• [The problem]
Please rewrite these rows with every "pose" changed to "camera", keeping everything else the same.

======== Data entries ========

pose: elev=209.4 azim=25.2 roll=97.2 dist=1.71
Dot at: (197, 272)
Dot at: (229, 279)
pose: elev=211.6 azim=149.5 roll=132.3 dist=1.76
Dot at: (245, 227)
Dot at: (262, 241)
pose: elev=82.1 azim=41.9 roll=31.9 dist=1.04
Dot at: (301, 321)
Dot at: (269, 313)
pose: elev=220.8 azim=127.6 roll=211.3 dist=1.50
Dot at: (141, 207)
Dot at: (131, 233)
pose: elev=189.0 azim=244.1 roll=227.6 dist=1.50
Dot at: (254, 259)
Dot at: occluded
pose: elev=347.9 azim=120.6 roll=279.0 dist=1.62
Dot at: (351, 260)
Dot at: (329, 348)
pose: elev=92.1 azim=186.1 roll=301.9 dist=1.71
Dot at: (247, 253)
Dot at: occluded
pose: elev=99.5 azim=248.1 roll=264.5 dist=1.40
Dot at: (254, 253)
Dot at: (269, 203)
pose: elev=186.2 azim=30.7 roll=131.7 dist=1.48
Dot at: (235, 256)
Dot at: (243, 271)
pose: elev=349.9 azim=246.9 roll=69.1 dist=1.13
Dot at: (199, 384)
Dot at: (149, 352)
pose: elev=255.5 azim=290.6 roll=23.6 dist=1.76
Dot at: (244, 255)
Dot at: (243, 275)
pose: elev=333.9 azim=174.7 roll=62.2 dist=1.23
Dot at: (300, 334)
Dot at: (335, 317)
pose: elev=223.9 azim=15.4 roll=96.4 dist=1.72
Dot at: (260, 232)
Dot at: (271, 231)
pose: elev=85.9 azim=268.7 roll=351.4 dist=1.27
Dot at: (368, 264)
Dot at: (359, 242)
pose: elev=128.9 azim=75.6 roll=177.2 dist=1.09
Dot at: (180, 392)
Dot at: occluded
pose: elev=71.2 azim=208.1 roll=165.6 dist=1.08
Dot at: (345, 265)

========

• [Solution to this task]
camera: elev=209.4 azim=25.2 roll=97.2 dist=1.71
Dot at: (197, 272)
Dot at: (229, 279)
camera: elev=211.6 azim=149.5 roll=132.3 dist=1.76
Dot at: (245, 227)
Dot at: (262, 241)
camera: elev=82.1 azim=41.9 roll=31.9 dist=1.04
Dot at: (301, 321)
Dot at: (269, 313)
camera: elev=220.8 azim=127.6 roll=211.3 dist=1.50
Dot at: (141, 207)
Dot at: (131, 233)
camera: elev=189.0 azim=244.1 roll=227.6 dist=1.50
Dot at: (254, 259)
Dot at: occluded
camera: elev=347.9 azim=120.6 roll=279.0 dist=1.62
Dot at: (351, 260)
Dot at: (329, 348)
camera: elev=92.1 azim=186.1 roll=301.9 dist=1.71
Dot at: (247, 253)
Dot at: occluded
camera: elev=99.5 azim=248.1 roll=264.5 dist=1.40
Dot at: (254, 253)
Dot at: (269, 203)
camera: elev=186.2 azim=30.7 roll=131.7 dist=1.48
Dot at: (235, 256)
Dot at: (243, 271)
camera: elev=349.9 azim=246.9 roll=69.1 dist=1.13
Dot at: (199, 384)
Dot at: (149, 352)
camera: elev=255.5 azim=290.6 roll=23.6 dist=1.76
Dot at: (244, 255)
Dot at: (243, 275)
camera: elev=333.9 azim=174.7 roll=62.2 dist=1.23
Dot at: (300, 334)
Dot at: (335, 317)
camera: elev=223.9 azim=15.4 roll=96.4 dist=1.72
Dot at: (260, 232)
Dot at: (271, 231)
camera: elev=85.9 azim=268.7 roll=351.4 dist=1.27
Dot at: (368, 264)
Dot at: (359, 242)
camera: elev=128.9 azim=75.6 roll=177.2 dist=1.09
Dot at: (180, 392)
Dot at: occluded
camera: elev=71.2 azim=208.1 roll=165.6 dist=1.08
Dot at: (345, 265)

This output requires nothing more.